Beispiele für Bußgeldtatbestände:
- Nicht durchgeführte oder nicht dokumentierte Folgebelehrung nach § 43 IfSG
- Verstoß gegen die Pflicht zur Allergenkennzeichnung bei unverpackten Lebensmitteln
- Hygienemängel wie fehlende Reinigungs- und Desinfektionspläne
- Nicht-Einhaltung der Kühlkette oder mangelhafte Temperaturkontrolle
- Missachtung von Tätigkeitsverboten bei infektiösen Erkrankungen
- Unzureichende Maßnahmen bei einem Befall durch Schädlinge
Rechtliche Grundlagen:
- Infektionsschutzgesetz (IfSG)
- Lebensmittelhygiene-Verordnung (LMHV)
- Lebensmittel- und Futtermittelgesetzbuch (LFGB)

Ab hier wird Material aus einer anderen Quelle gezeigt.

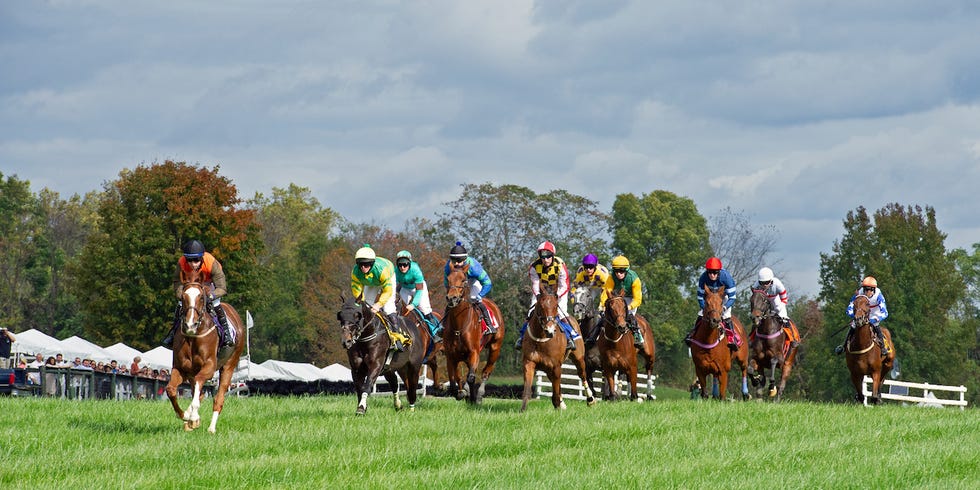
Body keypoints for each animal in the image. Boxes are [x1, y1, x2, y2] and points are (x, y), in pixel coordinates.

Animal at [166, 268, 244, 432]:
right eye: (183, 297)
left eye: (201, 297)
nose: (190, 325)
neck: (193, 336)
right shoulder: (180, 368)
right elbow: (171, 390)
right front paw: (186, 416)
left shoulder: (209, 367)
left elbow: (199, 385)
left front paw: (193, 416)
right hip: (191, 371)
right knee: (199, 392)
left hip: (230, 365)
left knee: (218, 398)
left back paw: (211, 428)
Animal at [442, 266, 506, 404]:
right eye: (448, 279)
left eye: (463, 280)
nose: (452, 298)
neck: (459, 326)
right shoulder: (451, 355)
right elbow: (454, 380)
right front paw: (461, 393)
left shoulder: (474, 352)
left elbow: (471, 377)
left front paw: (472, 397)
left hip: (495, 348)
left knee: (486, 371)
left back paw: (479, 395)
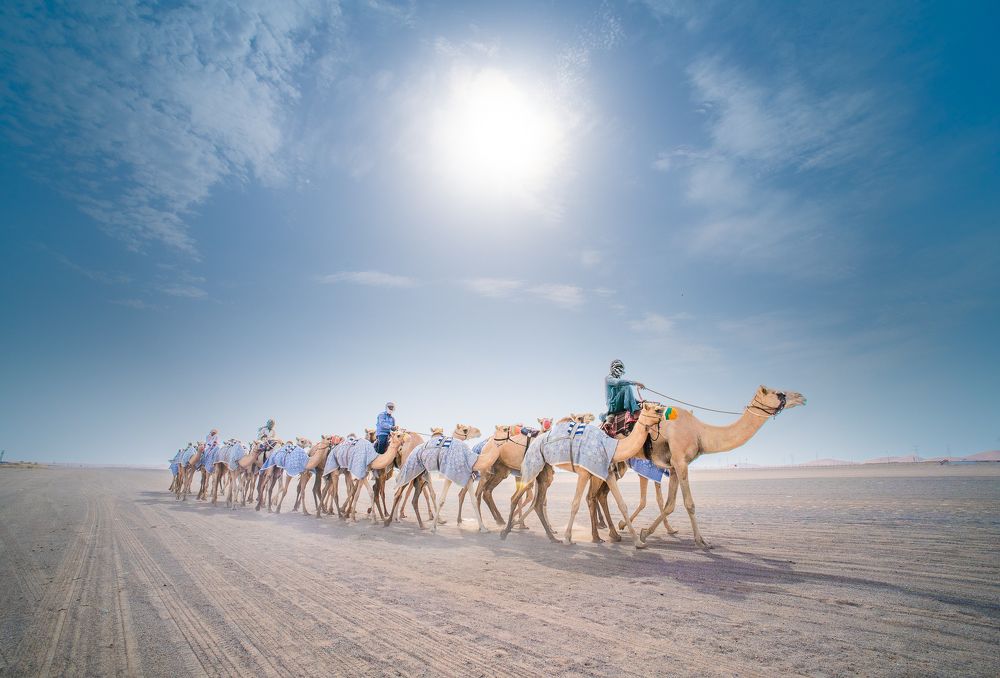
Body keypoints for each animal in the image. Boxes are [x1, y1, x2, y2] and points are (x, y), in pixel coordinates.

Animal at [501, 401, 667, 549]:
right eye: (655, 409)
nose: (664, 414)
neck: (611, 446)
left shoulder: (608, 474)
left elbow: (622, 505)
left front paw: (639, 542)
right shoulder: (584, 472)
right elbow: (575, 504)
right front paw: (568, 539)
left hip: (544, 472)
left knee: (537, 502)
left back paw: (552, 538)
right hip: (532, 465)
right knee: (516, 497)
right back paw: (505, 532)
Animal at [639, 386, 806, 548]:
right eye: (779, 393)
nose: (801, 397)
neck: (699, 433)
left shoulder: (675, 466)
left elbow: (670, 505)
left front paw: (645, 533)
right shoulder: (680, 461)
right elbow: (689, 504)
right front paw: (701, 541)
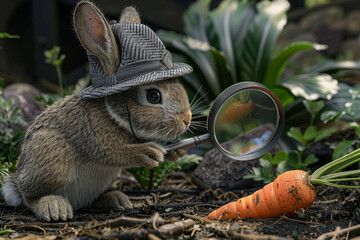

- Lebensmittelkennzeichnungsverordnung (LMIV)
Die Höhe des Bußgelds variiert je nach Bundesland und Verstoß. Bei schwerwiegenden Hygieneverstößen in gewerblichen Betrieben können auch Gewerbeuntersagungen und Strafanzeigen folgen.
Tipp:
Stellen Sie sicher, dass alle gesetzlich geforderten Schulungen, Nachweise und Dokumentationen aktuell und lückenlos vorhanden sind. Verwenden Sie geprüfte Vorlagen (z. B. aus dem Downloadbereich), um sich rechtlich abzusichern.